Alan Coleman

Personal information
- Full name: Alan James Coleman
- Born: 13 December 1983 (age 42) Ashford, Middlesex, England
- Batting: Right-handed
- Bowling: Right-arm fast-medium
- Role: Bowler

Domestic team information
- 2002: Middlesex Cricket Board
- 2002: Dorset
- 2001–2002: Middlesex

Career statistics
| Competition | List A |
| Matches | 4 |
| Runs scored | 29 |
| Batting average | – |
| 100s/50s | –/– |
| Top score | 14* |
| Balls bowled | 97 |
| Wickets | – |
| Bowling average | – |
| 5 wickets in innings | – |
| 10 wickets in match | – |
| Best bowling | – |
| Catches/stumpings | 2/– |
- Source: Cricinfo, 15 November 2011

= Alan Coleman (cricketer) =

English cricketer and coach

Alan James Coleman (born 13 December 1983, Ashford, Middlesex) is an English cricket administrator.

He is the current Middlesex Director of Cricket.

==Coaching career==
In October 2021 he was appointed interim head coach of Middlesex following the removal of Stuart Law.

He was appointed as the club's first Head of Men's Performance Cricket in November 2021 before his promotion to Director of Cricket on 11 November 2022.

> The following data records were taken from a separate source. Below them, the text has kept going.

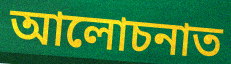
আলোচনাতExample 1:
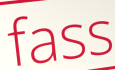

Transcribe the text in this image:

fass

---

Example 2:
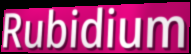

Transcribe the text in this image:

Rubidium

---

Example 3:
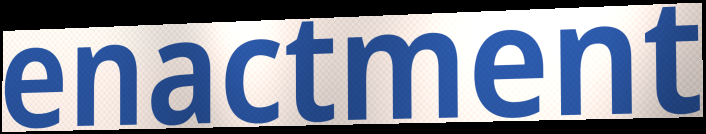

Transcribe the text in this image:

enactment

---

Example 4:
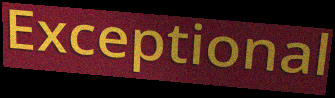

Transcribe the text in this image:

Exceptional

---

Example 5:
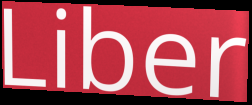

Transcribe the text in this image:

Liber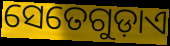
ସେତେଗୁଡ଼ାଏ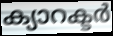
ക്യാറക്ടർ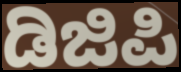
ಡಿಜಿಪಿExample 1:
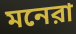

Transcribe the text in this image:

মনেরা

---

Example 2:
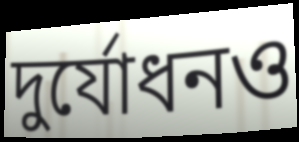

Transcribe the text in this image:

দুর্যোধনও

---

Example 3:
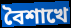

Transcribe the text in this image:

বৈশাখে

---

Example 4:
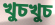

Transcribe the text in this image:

খুচখুচ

He has also coached the Middlesex Cricket Academy and the Middlesex 2nd XI.

==Playing career==
Coleman represented Middlesex, the Middlesex Cricket Board and Dorset as a right-handed batsman and right-arm medium-fast bowler.

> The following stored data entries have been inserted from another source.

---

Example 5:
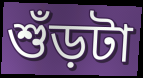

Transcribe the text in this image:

শুঁড়টা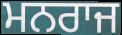
ਮਨਰਾਜ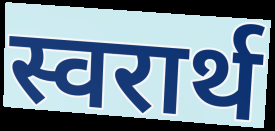
स्वरार्थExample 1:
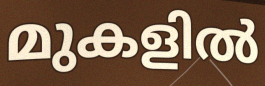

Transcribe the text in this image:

മുകളിൽ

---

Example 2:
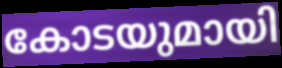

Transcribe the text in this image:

കോടയുമായി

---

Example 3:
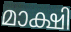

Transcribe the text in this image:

മാക്ഷി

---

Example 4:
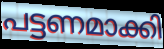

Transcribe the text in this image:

പട്ടണമാക്കി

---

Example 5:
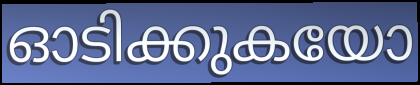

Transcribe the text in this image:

ഓടിക്കുകയോ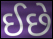
ઈછે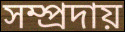
সম্প্রদায়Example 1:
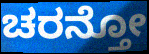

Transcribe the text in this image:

ಚರನ್ತೋ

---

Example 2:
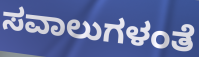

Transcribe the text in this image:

ಸವಾಲುಗಳಂತೆ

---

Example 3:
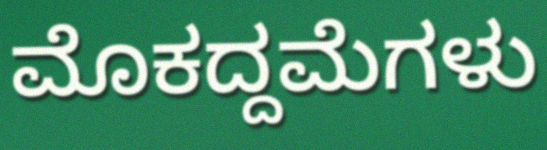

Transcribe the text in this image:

ಮೊಕದ್ದಮೆಗಳು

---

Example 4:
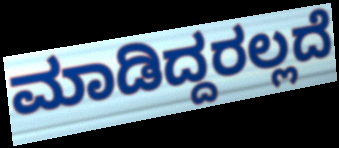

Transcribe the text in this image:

ಮಾಡಿದ್ದರಲ್ಲದೆ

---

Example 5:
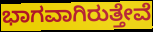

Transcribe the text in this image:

ಭಾಗವಾಗಿರುತ್ತೇವೆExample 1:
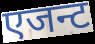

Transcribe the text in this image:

एजन्ट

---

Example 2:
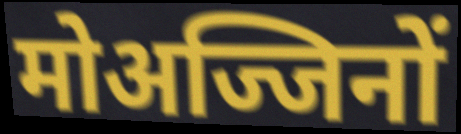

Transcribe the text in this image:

मोअज्जिनों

He made his 1st XI debut for Middlesex in a List A match against Sussex in the 2001 Norwich Union League.

He made two further appearances in that season's competition against Hampshire and Glamorgan, while in the following season's competition he appeared once against Gloucestershire. In his four List A appearances for Middlesex, he scored 29 runs with a high score of 14 not out. With the ball, he bowled a total of 16.1 wicketless overs.

Also during the 2002 season, Coleman played a single MCCA Knockout Trophy match each for Dorset against Devon and the Middlesex Cricket Board against the Northamptonshire Cricket Board.